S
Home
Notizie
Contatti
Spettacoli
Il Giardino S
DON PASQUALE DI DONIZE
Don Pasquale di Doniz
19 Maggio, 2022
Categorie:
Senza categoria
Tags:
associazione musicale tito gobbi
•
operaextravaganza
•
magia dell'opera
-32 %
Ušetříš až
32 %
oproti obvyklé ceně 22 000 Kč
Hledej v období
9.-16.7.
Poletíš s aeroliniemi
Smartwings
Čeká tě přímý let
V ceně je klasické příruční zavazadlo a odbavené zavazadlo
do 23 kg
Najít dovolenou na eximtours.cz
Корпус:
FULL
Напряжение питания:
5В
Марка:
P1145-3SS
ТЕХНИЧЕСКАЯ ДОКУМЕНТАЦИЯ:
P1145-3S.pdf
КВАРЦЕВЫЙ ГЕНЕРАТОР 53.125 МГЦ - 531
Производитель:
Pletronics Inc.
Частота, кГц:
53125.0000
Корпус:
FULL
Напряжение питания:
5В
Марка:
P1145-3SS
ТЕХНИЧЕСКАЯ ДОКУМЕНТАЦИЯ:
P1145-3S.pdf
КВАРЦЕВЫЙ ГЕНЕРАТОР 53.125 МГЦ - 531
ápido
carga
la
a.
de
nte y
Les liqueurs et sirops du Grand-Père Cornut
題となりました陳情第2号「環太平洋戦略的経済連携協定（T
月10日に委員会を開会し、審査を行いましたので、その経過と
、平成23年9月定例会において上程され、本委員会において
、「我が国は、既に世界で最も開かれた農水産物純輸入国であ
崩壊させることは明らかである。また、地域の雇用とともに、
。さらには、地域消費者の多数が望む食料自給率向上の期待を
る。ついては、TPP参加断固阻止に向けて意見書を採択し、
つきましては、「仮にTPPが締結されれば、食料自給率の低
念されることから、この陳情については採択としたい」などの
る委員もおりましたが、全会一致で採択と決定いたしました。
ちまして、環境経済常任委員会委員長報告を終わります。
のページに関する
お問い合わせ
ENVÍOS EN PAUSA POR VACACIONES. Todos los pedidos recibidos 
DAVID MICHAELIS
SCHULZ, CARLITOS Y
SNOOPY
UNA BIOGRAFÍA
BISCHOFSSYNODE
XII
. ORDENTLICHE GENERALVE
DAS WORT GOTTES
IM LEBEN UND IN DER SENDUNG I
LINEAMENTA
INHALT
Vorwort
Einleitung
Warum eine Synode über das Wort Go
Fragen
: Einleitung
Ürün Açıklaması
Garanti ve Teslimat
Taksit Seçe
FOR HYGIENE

+===+

• [INSTRUCTION]
Quote all the records. Keep every word exact.

• [SOLUTION TO THE PROBLEM]
S
Home
Notizie
Contatti
Spettacoli
Il Giardino S
DON PASQUALE DI DONIZE
Don Pasquale di Doniz
19 Maggio, 2022
Categorie:
Senza categoria
Tags:
associazione musicale tito gobbi
•
operaextravaganza
•
magia dell'opera
-32 %
Ušetříš až
32 %
oproti obvyklé ceně 22 000 Kč
Hledej v období
9.-16.7.
Poletíš s aeroliniemi
Smartwings
Čeká tě přímý let
V ceně je klasické příruční zavazadlo a odbavené zavazadlo
do 23 kg
Najít dovolenou na eximtours.cz
Корпус:
FULL
Напряжение питания:
5В
Марка:
P1145-3SS
ТЕХНИЧЕСКАЯ ДОКУМЕНТАЦИЯ:
P1145-3S.pdf
КВАРЦЕВЫЙ ГЕНЕРАТОР 53.125 МГЦ - 531
Производитель:
Pletronics Inc.
Частота, кГц:
53125.0000
Корпус:
FULL
Напряжение питания:
5В
Марка:
P1145-3SS
ТЕХНИЧЕСКАЯ ДОКУМЕНТАЦИЯ:
P1145-3S.pdf
КВАРЦЕВЫЙ ГЕНЕРАТОР 53.125 МГЦ - 531
ápido
carga
la
a.
de
nte y
Les liqueurs et sirops du Grand-Père Cornut
題となりました陳情第2号「環太平洋戦略的経済連携協定（T
月10日に委員会を開会し、審査を行いましたので、その経過と
、平成23年9月定例会において上程され、本委員会において
、「我が国は、既に世界で最も開かれた農水産物純輸入国であ
崩壊させることは明らかである。また、地域の雇用とともに、
。さらには、地域消費者の多数が望む食料自給率向上の期待を
る。ついては、TPP参加断固阻止に向けて意見書を採択し、
つきましては、「仮にTPPが締結されれば、食料自給率の低
念されることから、この陳情については採択としたい」などの
る委員もおりましたが、全会一致で採択と決定いたしました。
ちまして、環境経済常任委員会委員長報告を終わります。
のページに関する
お問い合わせ
ENVÍOS EN PAUSA POR VACACIONES. Todos los pedidos recibidos 
DAVID MICHAELIS
SCHULZ, CARLITOS Y
SNOOPY
UNA BIOGRAFÍA
BISCHOFSSYNODE
XII
. ORDENTLICHE GENERALVE
DAS WORT GOTTES
IM LEBEN UND IN DER SENDUNG I
LINEAMENTA
INHALT
Vorwort
Einleitung
Warum eine Synode über das Wort Go
Fragen
: Einleitung
Ürün Açıklaması
Garanti ve Teslimat
Taksit Seçe
FOR HYGIENE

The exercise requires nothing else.